What my function actually does is check if there's a value for a specified cell number and if it's NA, it calculates it and inserts it in place of NA.
I can run my magic function (result is value
for a corresponding cell
) using apply family of functions and from within apply
, I can read and write cont.values
without a problem (it's in global environment).
Now, I want to run this in parallel (using snowfall
) and I'm unable to read or write from/to this variable from individual core.
Question: What solution would be able to read/write from/to a dynamic variable residing in global environment from within worker (core) when executing a function in parallel. Is there a better approach of doing this?
The pattern of a central store that workers consult for values is implemented in the rredis package on CRAN. The idea is that the Redis server maintains a store of key-value pairs (your global data frame, re-implemented). Workers query the server to see if the value has been calculated (redisGet
) and if not do the calculation and store it (redisSet
) so that other workers can re-use it. Workers can be R scripts, so it's easy to expand the work force. It's a very nice alternative parallel paradigm. Here's an example that uses the notion of 'memoizing' each result. We have a function that is slow (sleeps for a second)

————

→ **Tasks for this exercise**:
[1] Transcribe the R parallel computing discussion from "Question: What solution" up to and including "for a second)".
[2] In the R parallel computing discussion, which CRAN package implements the pattern of a central store that workers consult for values?
[3] Write the next part of the R parallel computing discussion, picking up after its final sentence.
The records have no part in any of this work.

————

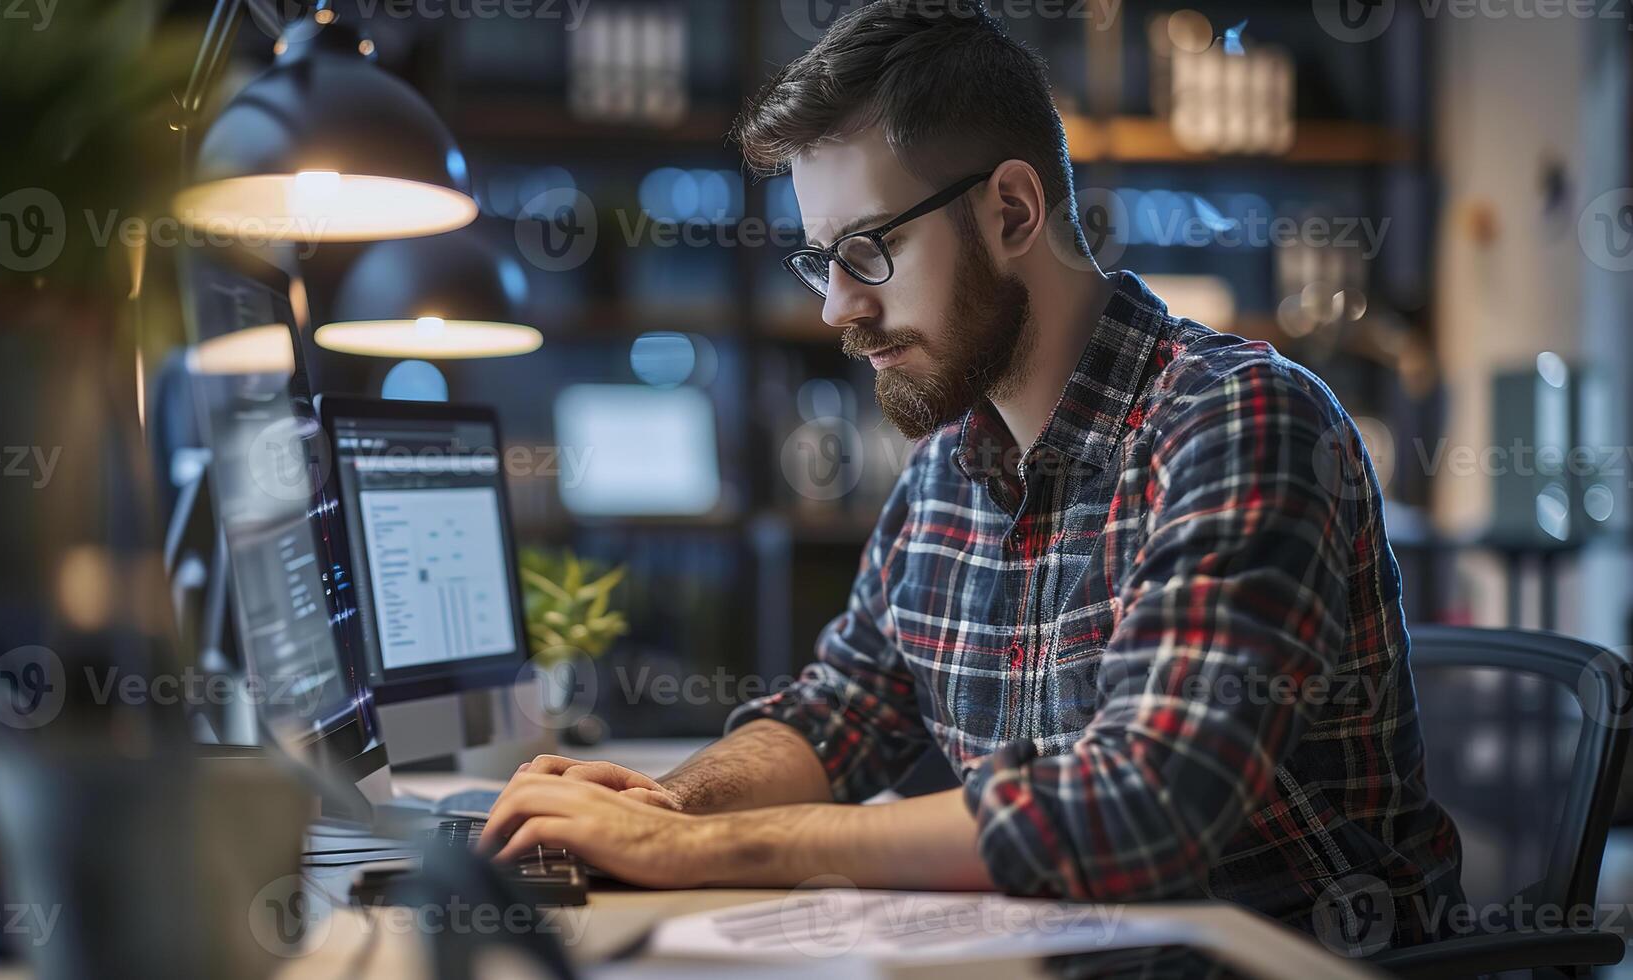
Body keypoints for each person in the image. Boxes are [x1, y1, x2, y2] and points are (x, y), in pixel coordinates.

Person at [480, 0, 1461, 951]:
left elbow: (1146, 801)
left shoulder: (1238, 419)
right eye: (819, 260)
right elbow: (838, 713)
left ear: (1012, 209)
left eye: (868, 250)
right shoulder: (948, 464)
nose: (835, 308)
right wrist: (660, 805)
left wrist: (700, 846)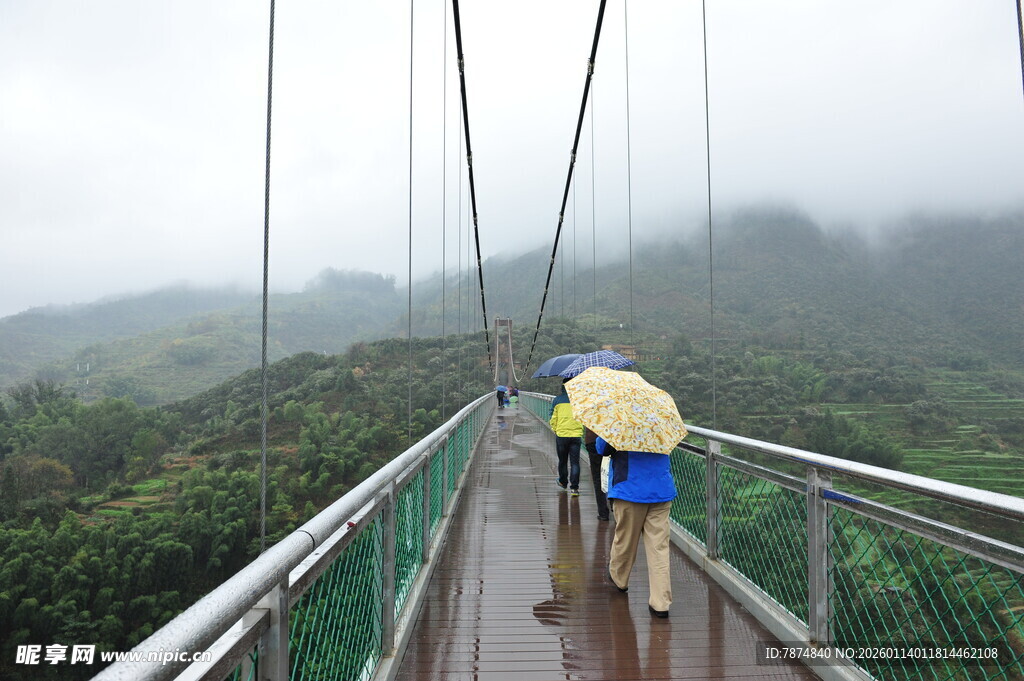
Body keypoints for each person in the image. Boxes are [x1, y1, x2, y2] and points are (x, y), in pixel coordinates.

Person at [598, 436, 676, 618]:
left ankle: (619, 579)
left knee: (625, 540)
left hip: (629, 490)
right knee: (659, 549)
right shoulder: (661, 419)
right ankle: (661, 603)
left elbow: (603, 449)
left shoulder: (621, 419)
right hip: (660, 490)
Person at [548, 379, 582, 496]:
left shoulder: (557, 400)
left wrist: (555, 429)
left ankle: (563, 482)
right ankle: (574, 488)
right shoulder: (579, 400)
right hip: (576, 435)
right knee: (575, 463)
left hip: (562, 435)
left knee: (562, 461)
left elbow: (553, 417)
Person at [583, 427, 610, 521]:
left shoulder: (591, 412)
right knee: (612, 475)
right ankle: (615, 507)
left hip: (592, 440)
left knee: (597, 478)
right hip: (610, 442)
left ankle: (603, 513)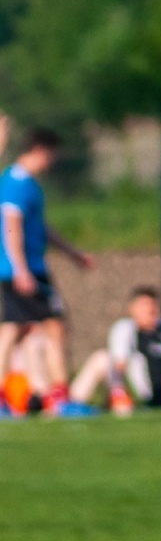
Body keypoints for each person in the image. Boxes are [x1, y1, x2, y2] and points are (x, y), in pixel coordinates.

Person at [0, 126, 95, 417]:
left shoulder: (28, 184)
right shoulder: (17, 182)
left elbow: (39, 228)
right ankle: (59, 399)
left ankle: (23, 399)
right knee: (50, 326)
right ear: (41, 151)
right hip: (23, 270)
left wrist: (72, 253)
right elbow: (10, 224)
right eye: (52, 155)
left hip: (24, 268)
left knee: (16, 329)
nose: (52, 161)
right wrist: (20, 269)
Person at [69, 285, 161, 415]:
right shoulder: (126, 328)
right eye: (144, 305)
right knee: (101, 358)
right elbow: (119, 365)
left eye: (153, 304)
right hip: (141, 392)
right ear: (132, 309)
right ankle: (73, 403)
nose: (150, 309)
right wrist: (119, 394)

————

→ **Answers by item number**:
[1]
Question: What solution would be able to read/write from/to a dynamic variable residing in global environment from within worker (core) when executing a function in parallel. Is there a better approach of doing this?
The pattern of a central store that workers consult for values is implemented in the rredis package on CRAN. The idea is that the Redis server maintains a store of key-value pairs (your global data frame, re-implemented). Workers query the server to see if the value has been calculated (redisGet
) and if not do the calculation and store it (redisSet
) so that other workers can re-use it. Workers can be R scripts, so it's easy to expand the work force. It's a very nice alternative parallel paradigm. Here's an example that uses the notion of 'memoizing' each result. We have a function that is slow (sleeps for a second)

[2] The rredis package.

[3]
fun <- function(x) { Sys.sleep(1); x }
We write a 'memoizer' that returns a variant of fun
that first checks to see if the value for x
has already been calculated, and if so uses that
memoize <-
function(FUN)
{
force(FUN) # circumvent lazy evaluation
require(rredis)
redisConnect()
function(x)
{
key <- as.character(x)
val <- redisGet(key)
if (is.null(val)) {
val <- FUN(x)
redisSet(key, val)
}
val
}
}
We then memoize our function
funmem <- memoize(fun)
and go
> system.time(res <- funmem(10)); res
user system elapsed
0.003 0.000 1.082
[1] 10
> system.time(res <- funmem(10)); res
user system elapsed
0.001 0.001 0.040
[1] 10
This does require a redis server running outside R but very easy to install; see the documentation that comes with the rredis package.
A within-R parallel version might be
library(snow)
cl <- makeCluster(c("localhost","localhost"), type = "SOCK")
clusterEvalQ(cl, { require(rredis); redisConnect() })
tasks <- sample(1:5, 100, TRUE)
system.time(res <- parSapply(cl, tasks, funmem))